• Exercise brief: For the word "language", state how many lines of the data include it. Respond with the number only.

(Collected data)

⟨

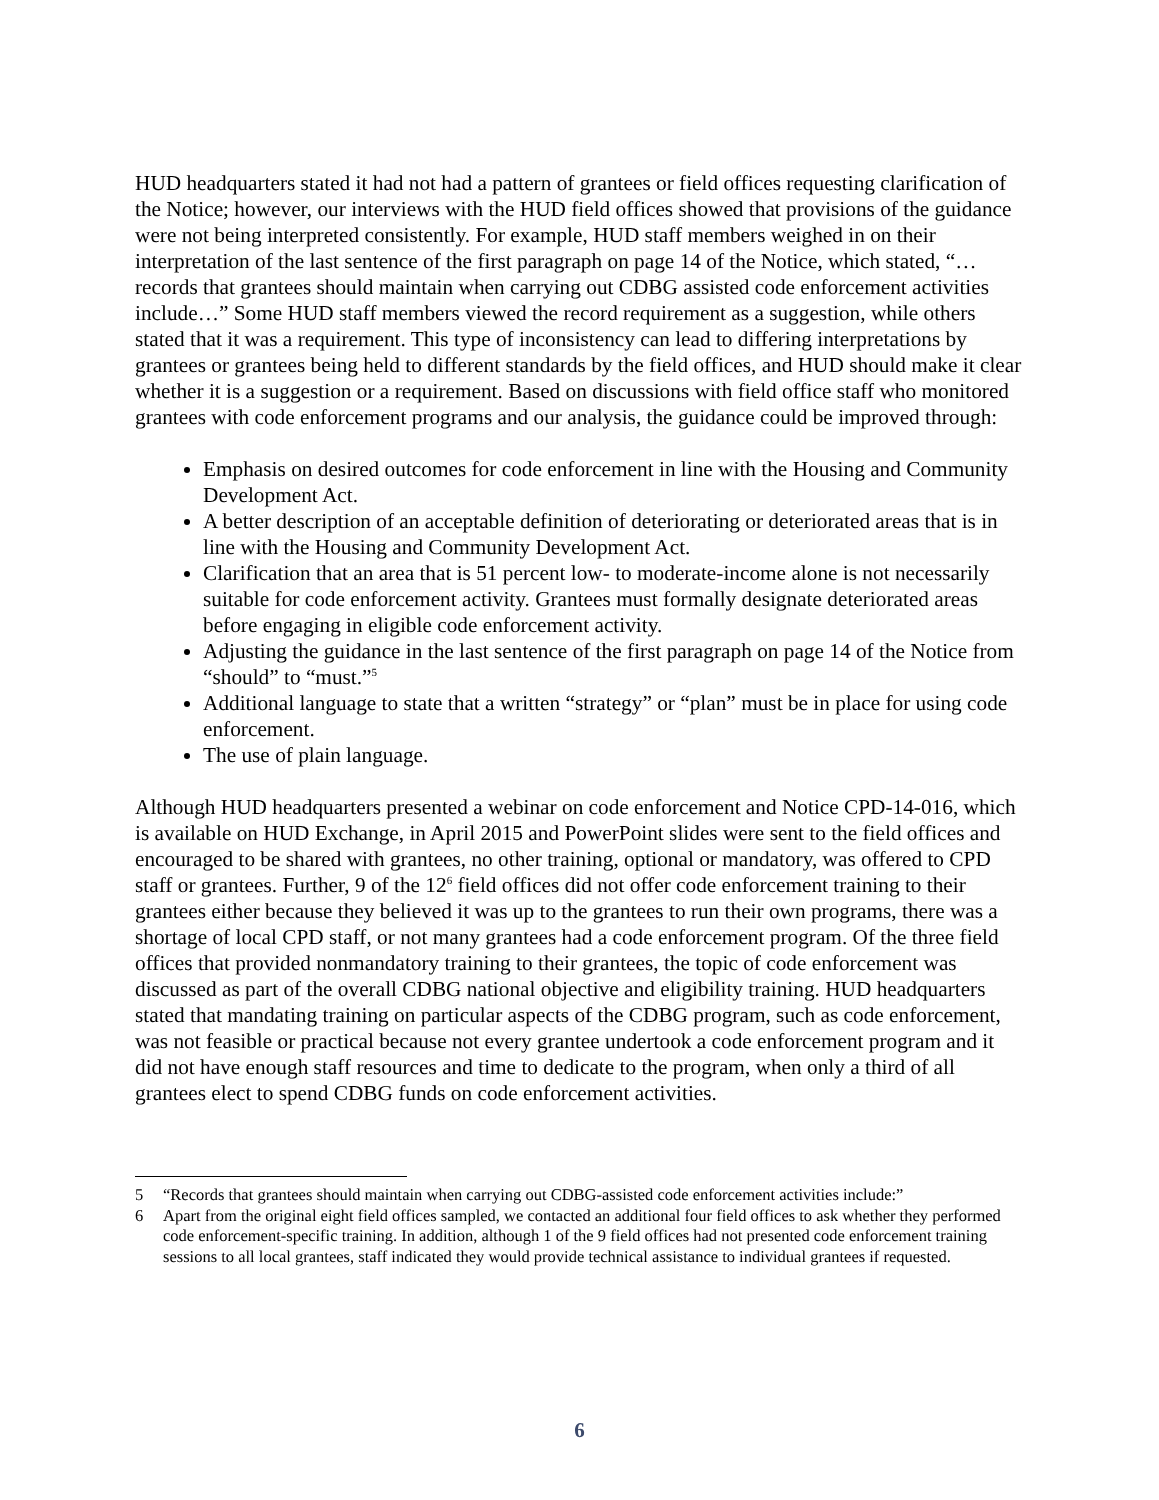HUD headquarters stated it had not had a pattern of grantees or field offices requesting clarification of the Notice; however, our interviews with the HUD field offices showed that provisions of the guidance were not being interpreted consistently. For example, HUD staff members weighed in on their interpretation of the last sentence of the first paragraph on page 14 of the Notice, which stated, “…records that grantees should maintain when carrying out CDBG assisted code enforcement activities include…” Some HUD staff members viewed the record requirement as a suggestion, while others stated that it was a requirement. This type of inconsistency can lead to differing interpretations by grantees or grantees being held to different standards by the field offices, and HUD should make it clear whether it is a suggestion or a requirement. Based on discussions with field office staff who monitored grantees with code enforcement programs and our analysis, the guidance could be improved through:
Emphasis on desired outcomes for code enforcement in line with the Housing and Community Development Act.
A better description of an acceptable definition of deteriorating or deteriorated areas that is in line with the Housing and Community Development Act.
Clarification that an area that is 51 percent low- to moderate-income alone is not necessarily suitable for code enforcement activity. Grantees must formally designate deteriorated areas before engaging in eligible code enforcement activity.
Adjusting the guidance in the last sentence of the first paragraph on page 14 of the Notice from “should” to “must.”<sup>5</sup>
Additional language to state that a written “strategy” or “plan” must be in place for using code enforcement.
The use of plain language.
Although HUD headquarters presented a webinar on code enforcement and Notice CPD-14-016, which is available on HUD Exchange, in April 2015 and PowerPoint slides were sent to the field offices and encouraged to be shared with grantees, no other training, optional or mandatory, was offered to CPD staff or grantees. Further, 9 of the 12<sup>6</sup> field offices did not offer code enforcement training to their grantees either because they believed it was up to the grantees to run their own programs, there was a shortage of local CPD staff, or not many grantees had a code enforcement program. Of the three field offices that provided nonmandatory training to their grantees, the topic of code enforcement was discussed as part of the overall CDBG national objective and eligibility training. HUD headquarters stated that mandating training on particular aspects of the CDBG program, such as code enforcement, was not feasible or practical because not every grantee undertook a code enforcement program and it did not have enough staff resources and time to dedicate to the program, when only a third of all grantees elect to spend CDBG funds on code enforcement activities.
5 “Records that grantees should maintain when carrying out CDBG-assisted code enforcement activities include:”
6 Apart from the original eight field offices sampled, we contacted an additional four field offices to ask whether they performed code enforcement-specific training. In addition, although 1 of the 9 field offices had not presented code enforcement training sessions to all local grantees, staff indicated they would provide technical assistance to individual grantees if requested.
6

⟩
⟨

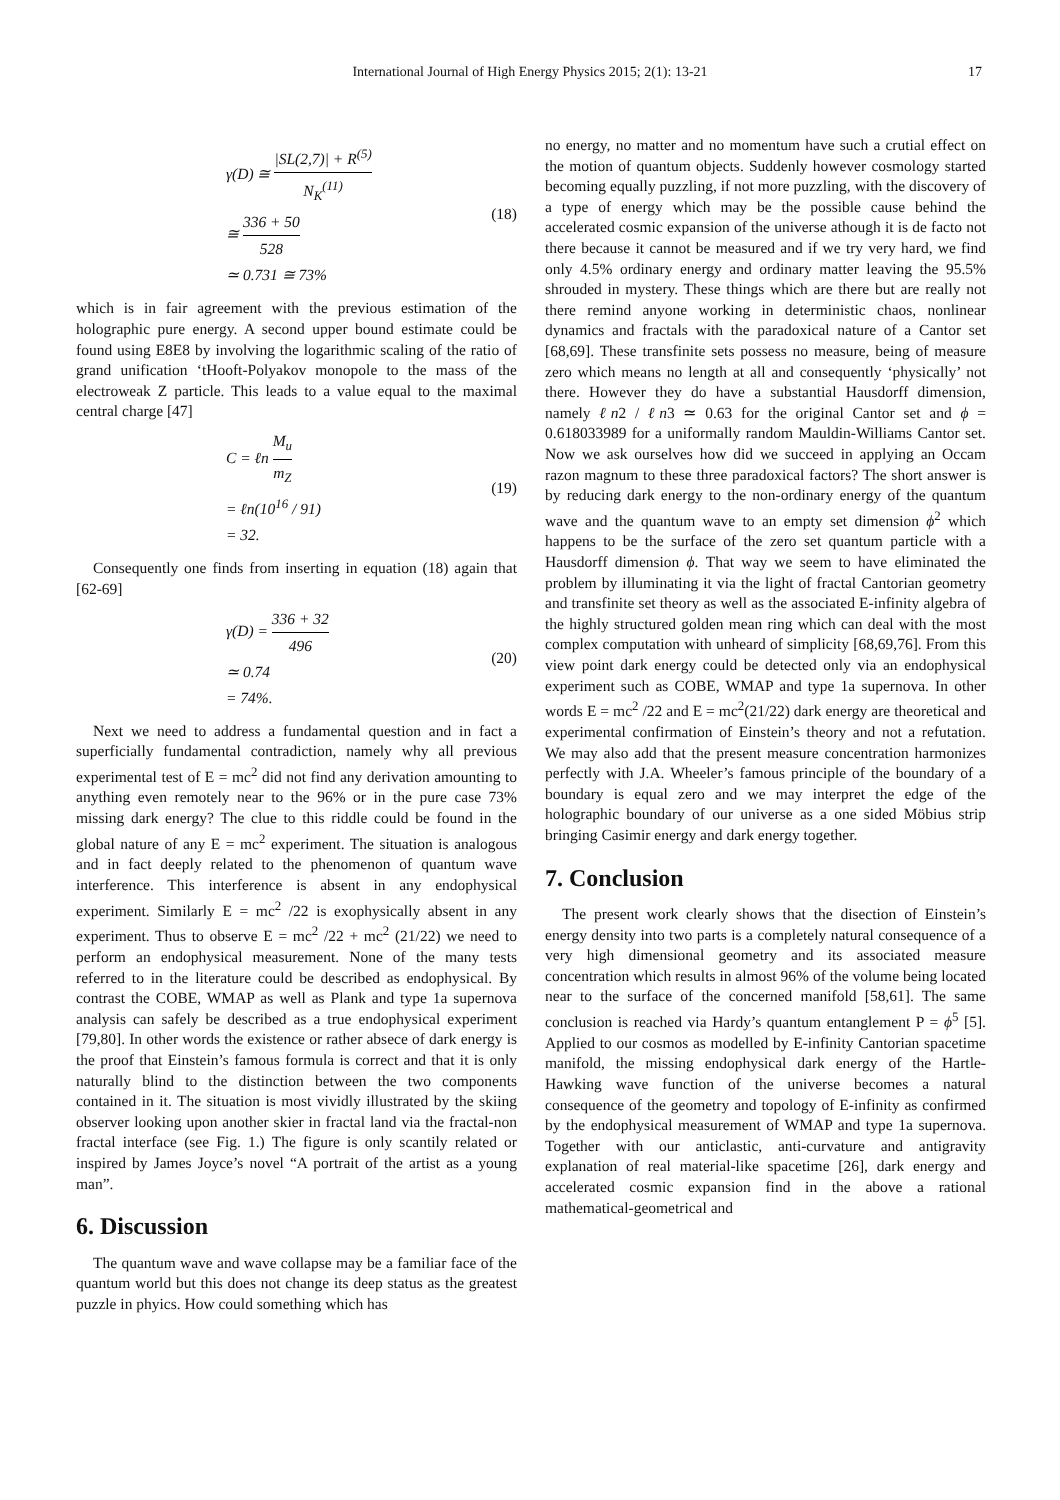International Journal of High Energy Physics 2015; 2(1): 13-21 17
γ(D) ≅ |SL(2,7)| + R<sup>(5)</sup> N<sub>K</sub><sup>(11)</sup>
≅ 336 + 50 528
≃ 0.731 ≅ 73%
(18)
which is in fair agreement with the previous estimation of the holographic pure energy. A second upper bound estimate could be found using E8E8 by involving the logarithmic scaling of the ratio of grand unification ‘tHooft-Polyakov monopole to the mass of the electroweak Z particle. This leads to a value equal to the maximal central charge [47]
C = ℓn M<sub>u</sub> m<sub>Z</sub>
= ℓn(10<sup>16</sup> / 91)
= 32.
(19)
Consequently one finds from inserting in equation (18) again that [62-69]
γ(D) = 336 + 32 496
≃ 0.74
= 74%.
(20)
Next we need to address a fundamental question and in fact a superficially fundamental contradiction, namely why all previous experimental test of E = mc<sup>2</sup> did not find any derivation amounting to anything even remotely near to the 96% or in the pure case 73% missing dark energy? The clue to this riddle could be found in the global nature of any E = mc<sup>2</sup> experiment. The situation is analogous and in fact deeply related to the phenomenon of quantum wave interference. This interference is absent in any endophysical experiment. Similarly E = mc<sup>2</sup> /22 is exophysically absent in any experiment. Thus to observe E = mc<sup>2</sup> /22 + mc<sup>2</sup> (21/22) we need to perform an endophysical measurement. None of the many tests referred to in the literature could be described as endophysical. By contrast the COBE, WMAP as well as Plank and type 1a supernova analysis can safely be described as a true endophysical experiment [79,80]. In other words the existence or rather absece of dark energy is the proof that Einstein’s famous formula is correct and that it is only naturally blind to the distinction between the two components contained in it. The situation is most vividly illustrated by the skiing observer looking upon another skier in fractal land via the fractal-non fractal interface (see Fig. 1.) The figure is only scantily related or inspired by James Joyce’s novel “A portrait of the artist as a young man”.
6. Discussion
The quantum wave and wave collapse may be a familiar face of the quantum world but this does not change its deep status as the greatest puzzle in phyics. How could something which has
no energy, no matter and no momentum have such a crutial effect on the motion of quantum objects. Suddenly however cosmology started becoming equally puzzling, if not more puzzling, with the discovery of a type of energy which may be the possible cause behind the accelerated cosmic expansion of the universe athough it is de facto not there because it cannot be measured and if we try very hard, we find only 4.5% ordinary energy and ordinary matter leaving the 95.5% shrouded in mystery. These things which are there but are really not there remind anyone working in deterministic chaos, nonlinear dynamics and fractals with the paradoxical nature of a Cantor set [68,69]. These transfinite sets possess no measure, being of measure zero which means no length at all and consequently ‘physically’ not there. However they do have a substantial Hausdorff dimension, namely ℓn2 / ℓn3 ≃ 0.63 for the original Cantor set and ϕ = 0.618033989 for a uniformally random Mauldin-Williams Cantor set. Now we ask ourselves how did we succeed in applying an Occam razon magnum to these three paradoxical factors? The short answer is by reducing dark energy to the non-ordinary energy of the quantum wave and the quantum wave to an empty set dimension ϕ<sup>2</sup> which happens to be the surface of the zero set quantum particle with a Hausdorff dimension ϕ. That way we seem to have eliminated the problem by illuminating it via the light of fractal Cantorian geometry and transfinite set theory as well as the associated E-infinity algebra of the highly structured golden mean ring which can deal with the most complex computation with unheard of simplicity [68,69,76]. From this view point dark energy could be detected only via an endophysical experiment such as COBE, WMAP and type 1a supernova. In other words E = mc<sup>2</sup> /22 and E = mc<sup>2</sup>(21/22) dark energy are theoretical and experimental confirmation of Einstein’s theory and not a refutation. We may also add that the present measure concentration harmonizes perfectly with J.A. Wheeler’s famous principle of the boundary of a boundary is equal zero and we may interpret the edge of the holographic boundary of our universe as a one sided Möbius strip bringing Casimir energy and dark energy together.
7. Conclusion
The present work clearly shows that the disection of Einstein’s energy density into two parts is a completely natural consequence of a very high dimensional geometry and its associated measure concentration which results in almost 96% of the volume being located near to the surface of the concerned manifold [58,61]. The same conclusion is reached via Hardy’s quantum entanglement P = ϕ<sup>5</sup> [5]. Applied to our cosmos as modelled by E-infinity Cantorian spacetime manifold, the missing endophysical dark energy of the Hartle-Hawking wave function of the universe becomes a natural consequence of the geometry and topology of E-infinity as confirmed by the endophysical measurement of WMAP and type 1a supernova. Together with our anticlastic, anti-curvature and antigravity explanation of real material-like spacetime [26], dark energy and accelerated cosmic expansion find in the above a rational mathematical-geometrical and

⟩
⟨

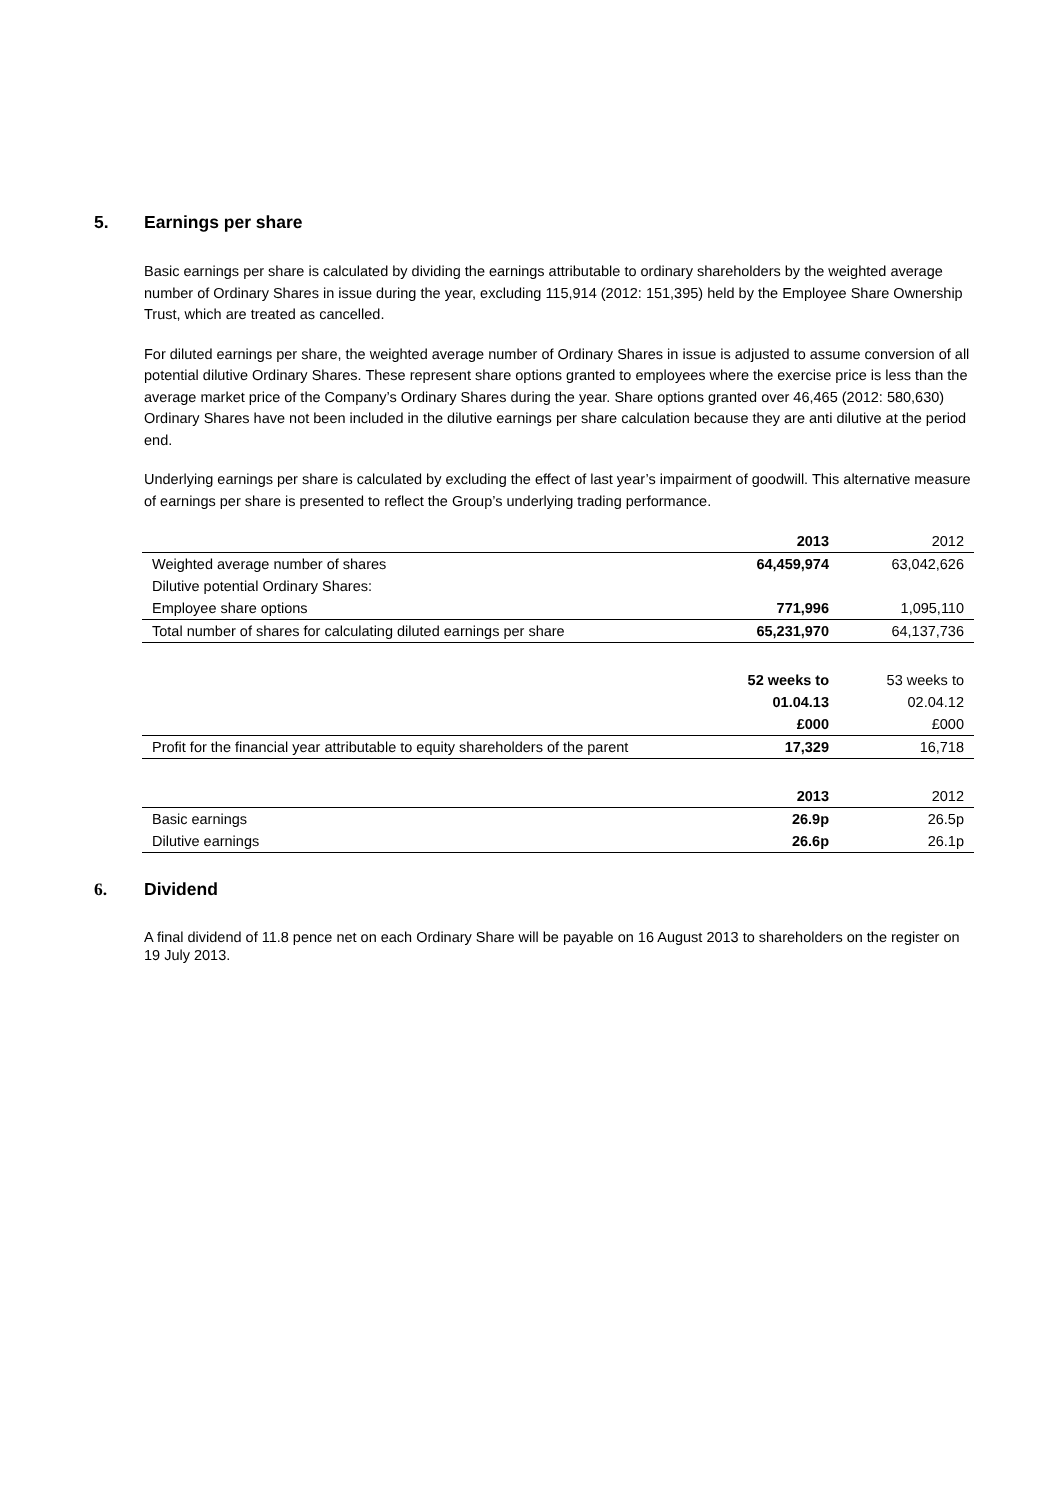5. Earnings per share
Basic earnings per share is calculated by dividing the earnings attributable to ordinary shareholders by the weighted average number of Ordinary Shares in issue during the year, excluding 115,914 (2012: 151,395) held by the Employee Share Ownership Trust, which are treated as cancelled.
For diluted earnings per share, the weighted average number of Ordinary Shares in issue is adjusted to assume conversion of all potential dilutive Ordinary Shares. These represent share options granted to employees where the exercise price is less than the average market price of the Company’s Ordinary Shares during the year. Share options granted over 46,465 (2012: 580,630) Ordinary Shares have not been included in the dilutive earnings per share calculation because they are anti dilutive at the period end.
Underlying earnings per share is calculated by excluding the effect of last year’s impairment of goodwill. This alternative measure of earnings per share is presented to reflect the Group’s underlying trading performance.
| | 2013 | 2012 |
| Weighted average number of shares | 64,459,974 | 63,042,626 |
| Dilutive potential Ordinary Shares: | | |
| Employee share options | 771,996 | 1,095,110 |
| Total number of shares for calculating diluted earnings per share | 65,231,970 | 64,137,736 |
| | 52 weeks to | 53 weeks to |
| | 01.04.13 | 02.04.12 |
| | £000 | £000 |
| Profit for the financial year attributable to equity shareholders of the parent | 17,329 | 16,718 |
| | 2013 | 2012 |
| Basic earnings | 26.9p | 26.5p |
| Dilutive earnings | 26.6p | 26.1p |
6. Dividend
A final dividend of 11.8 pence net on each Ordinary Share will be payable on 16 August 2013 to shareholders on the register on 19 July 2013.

⟩

• Answer: 2